* [WORK ORDER 1]: Summarize the passage on cell phones and light bulbs in Uganda in two sentences.
* [WORK ORDER 2]: Reproduce the passage on cell phones and light bulbs in Uganda from "Taken from an" to "innovative and multi-faceted.".
* [WORK ORDER 3]: Continue the passage on cell phones and light bulbs in Uganda from the point at which it stops.

* [EXCERPT PROVIDED]:

════════════════

We’re all familiar with those unusual statistics and other international rankings that often make us smile: the Swiss are the champions of chocolate consumption, the Czechs stand out for their beer consumption, there are more saunas in operation in Finland than cars on the road, France can boast of being the country with over 300 cheeses, and so on. Uganda is not to be outdone in this Olympiad of national peculiarities. In fact, there are more cell phones than light bulbs in this African country!
Taken from an article by journalist Dara Kerr published in 2009 (For Uganda’s poor, a cellular connexion, CNet), this a priori anecdotal comparison between cell phones and light bulbs is in fact not without interest. In fact, this statistic may well prove instructive in terms of the country’s state of economic development and future opportunities. Moreover, it shows that the steps leading to poverty reduction can be innovative and multi-faceted.

════════════════

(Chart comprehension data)
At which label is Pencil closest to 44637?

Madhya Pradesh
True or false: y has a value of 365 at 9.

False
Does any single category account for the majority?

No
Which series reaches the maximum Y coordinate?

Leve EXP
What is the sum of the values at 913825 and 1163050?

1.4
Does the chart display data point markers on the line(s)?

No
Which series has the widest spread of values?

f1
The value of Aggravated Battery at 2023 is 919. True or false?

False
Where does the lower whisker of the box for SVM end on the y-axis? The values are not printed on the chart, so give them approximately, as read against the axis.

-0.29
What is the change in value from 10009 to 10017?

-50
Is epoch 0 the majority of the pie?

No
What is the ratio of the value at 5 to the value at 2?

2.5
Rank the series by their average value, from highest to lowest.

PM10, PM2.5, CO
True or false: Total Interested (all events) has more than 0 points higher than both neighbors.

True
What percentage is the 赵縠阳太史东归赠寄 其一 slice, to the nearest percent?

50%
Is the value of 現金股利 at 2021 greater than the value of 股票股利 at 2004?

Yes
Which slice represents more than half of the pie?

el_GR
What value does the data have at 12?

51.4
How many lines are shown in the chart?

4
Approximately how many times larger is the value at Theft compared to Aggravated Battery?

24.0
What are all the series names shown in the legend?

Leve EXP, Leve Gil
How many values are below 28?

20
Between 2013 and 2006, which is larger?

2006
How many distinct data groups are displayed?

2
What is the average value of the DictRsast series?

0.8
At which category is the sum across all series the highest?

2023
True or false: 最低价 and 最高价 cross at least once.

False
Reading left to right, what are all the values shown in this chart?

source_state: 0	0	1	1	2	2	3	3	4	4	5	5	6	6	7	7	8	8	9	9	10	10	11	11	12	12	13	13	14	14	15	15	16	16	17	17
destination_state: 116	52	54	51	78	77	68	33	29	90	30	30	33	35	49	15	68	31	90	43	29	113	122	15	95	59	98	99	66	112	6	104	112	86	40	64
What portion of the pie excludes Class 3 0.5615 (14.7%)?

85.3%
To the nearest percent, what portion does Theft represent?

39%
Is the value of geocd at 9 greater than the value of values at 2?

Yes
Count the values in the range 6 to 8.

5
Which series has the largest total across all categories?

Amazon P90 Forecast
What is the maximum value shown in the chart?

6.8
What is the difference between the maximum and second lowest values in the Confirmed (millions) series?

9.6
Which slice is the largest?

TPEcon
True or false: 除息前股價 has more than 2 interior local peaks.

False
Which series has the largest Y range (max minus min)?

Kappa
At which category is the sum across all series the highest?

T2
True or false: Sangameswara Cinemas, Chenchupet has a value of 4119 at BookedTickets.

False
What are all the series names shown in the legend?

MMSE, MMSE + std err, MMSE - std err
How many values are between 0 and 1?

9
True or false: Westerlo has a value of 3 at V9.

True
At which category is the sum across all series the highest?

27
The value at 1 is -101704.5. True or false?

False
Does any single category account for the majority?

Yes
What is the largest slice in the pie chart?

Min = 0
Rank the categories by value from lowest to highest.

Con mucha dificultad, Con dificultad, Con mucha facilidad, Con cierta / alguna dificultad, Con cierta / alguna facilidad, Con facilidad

════════════════

* [TASK OUTPUT 1]: International rankings of national peculiarities are familiar, such as Swiss chocolate consumption or the number of saunas in Finland, and Uganda has more cell phones than light bulbs. This comparison, taken from a 2009 article by journalist Dara Kerr, may prove instructive about the country's economic development and future opportunities, and it shows that the steps toward poverty reduction can be innovative and multi-faceted.

* [TASK OUTPUT 2]:
Taken from an article by journalist Dara Kerr published in 2009 (For Uganda’s poor, a cellular connexion, CNet), this a priori anecdotal comparison between cell phones and light bulbs is in fact not without interest. In fact, this statistic may well prove instructive in terms of the country’s state of economic development and future opportunities. Moreover, it shows that the steps leading to poverty reduction can be innovative and multi-faceted.

* [TASK OUTPUT 3]:
In our latitudes, access to electricity is not considered a luxury reserved for the privileged few, but a basic service, on a par with access to running and drinking water, medical care and quality education. Seen from a wealthy country, it’s certainly the low use of light bulbs that tends to come as the first surprise, reflecting the lack of access to electrical energy. According to World Bank figures, less than 20% of the Ugandan population is connected to the electricity grid. As a result, the vast majority of households cook over wood fires and their children do their homework by oil lamp light, both polluting and harmful to health. Certainly more telling than a simple comparison of national GDPs, this aspect of economic development provides a concrete measure of the gap between our standard of living and that of the average Ugandan family. Apart from this terrible observation, can we see in our initial comparison between cell phones and light bulbs some encouraging prospects? Fortunately, the answer is yes!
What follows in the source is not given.